Anton Herashchenko, an adviser to the Ukrainian interior minister, said in a Facebook post that Buzyna — like Kalashnikov — was a key witness in a criminal case related to pro-Russian activists who in early 2014 attacked the pro-Western protests on Kiev's main square. The protests eventually led to the ouster of the Kremlin-friendly Yanukovych, who fled the country in February last year.

Herashchenko called on all witnesses in the case or anyone who might have information about it to contact the police if they fear for their safety. The minister said the killings "could be" orchestrated by Russia in order to "destabilize the situation in Ukraine from within."

Ukrainian President Petro Poroshenko also linked the two deaths, blaming them on the country's "enemies" who try to "discredit the political choice of the Ukrainian people."

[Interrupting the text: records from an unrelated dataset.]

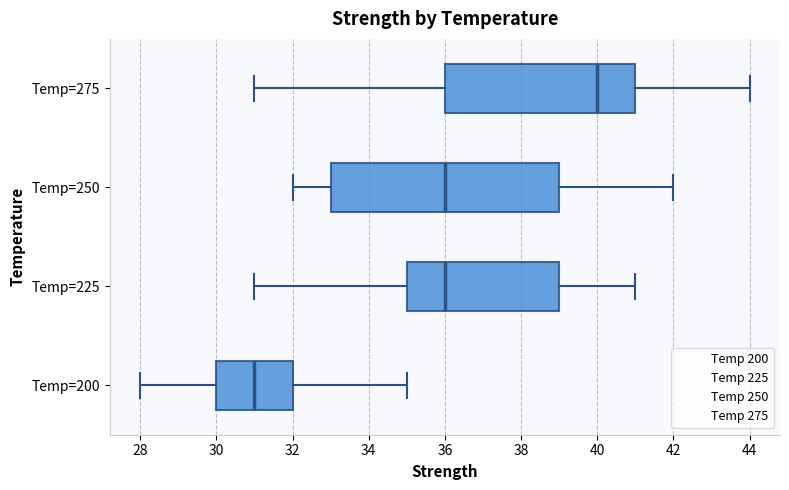

Reading bottom to top, transcribe this box plot: for each box, give where its median line is, the range the box spans, and where its two whiskers end, as read against the x-axis. The values are not printed on the chart, so give them approximately, as read against the axis.

Temp=200: median 31, box 30 to 32, whiskers 28 to 35
Temp=225: median 36, box 35 to 39, whiskers 31 to 41
Temp=250: median 36, box 33 to 39, whiskers 32 to 42
Temp=275: median 40, box 36 to 41, whiskers 31 to 44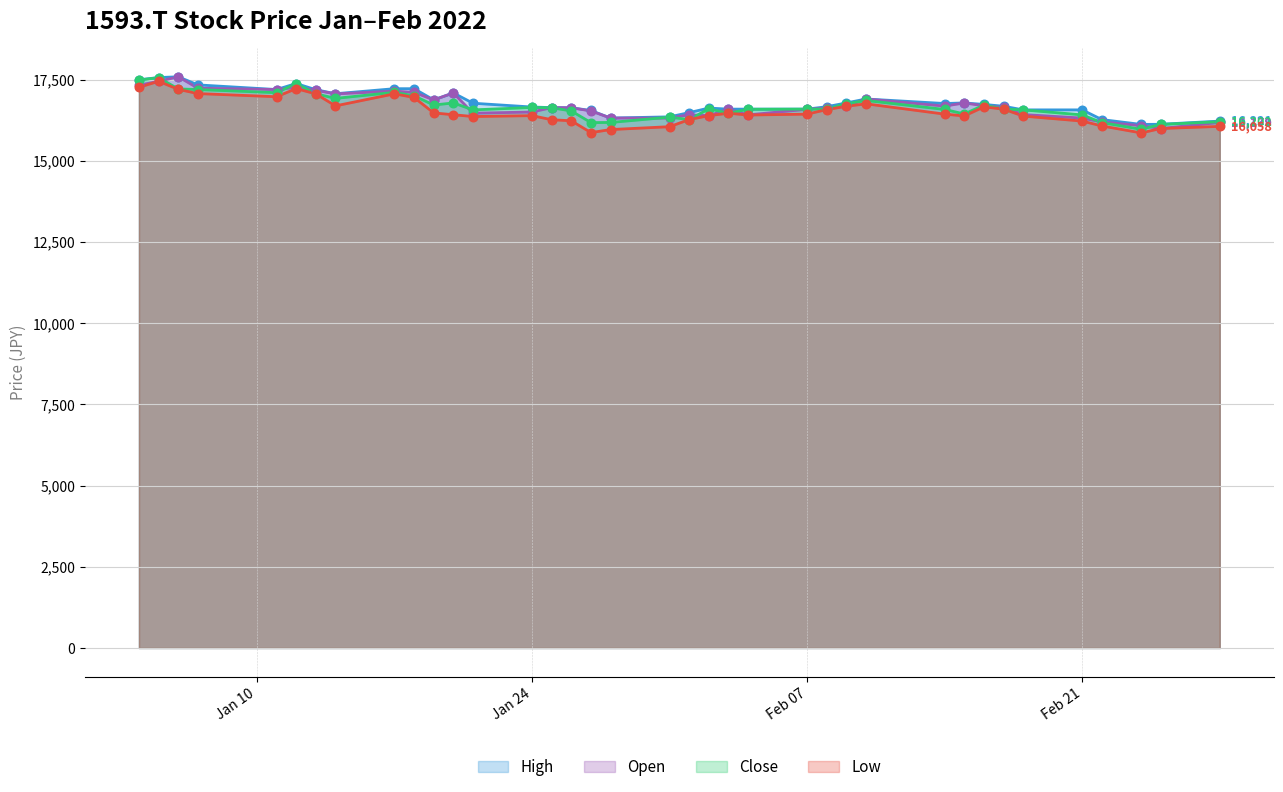

Is the value of Open at 2022-01-11 greater than the value of High at 2022-02-08?

Yes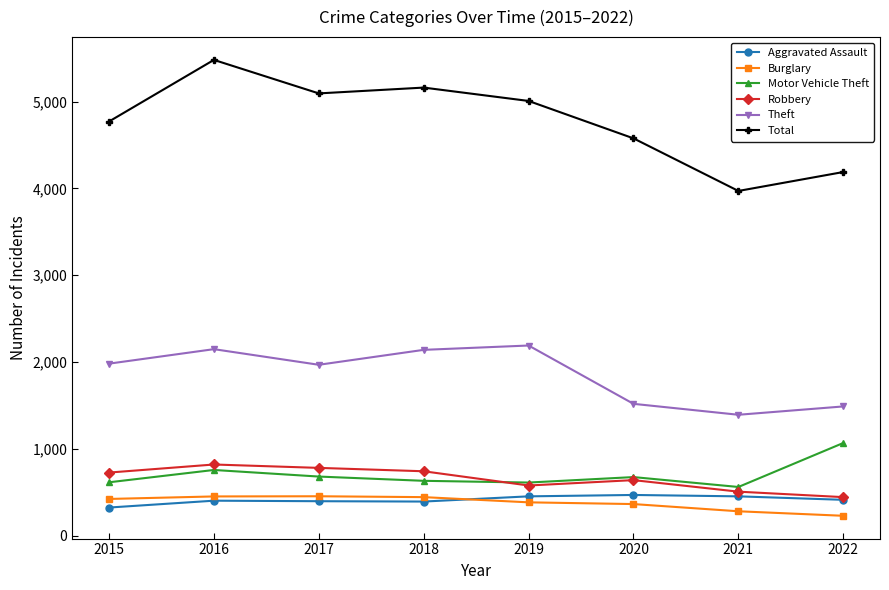

Is this an area chart (filled region under the line)?

No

U.S. State Department spokeswoman Marie Harf condemned the murders and called for "a complete, thorough, and transparent investigation."

Dunja Mijatovic, representative for freedom of the media at the Organization for Security and Cooperation in Europe, also condemned Buzyna's murder and urged for an immediate investigation.

On Monday, another Ukrainian journalist was killed in Kiev. Police say Sergei Sukhobok died in a fight with neighbours with whom he had been feuding. Sukhobok worked for a Donetsk-based news website that focused on business affairs in eastern Ukraine and had criticized the tycoon Akhmetov.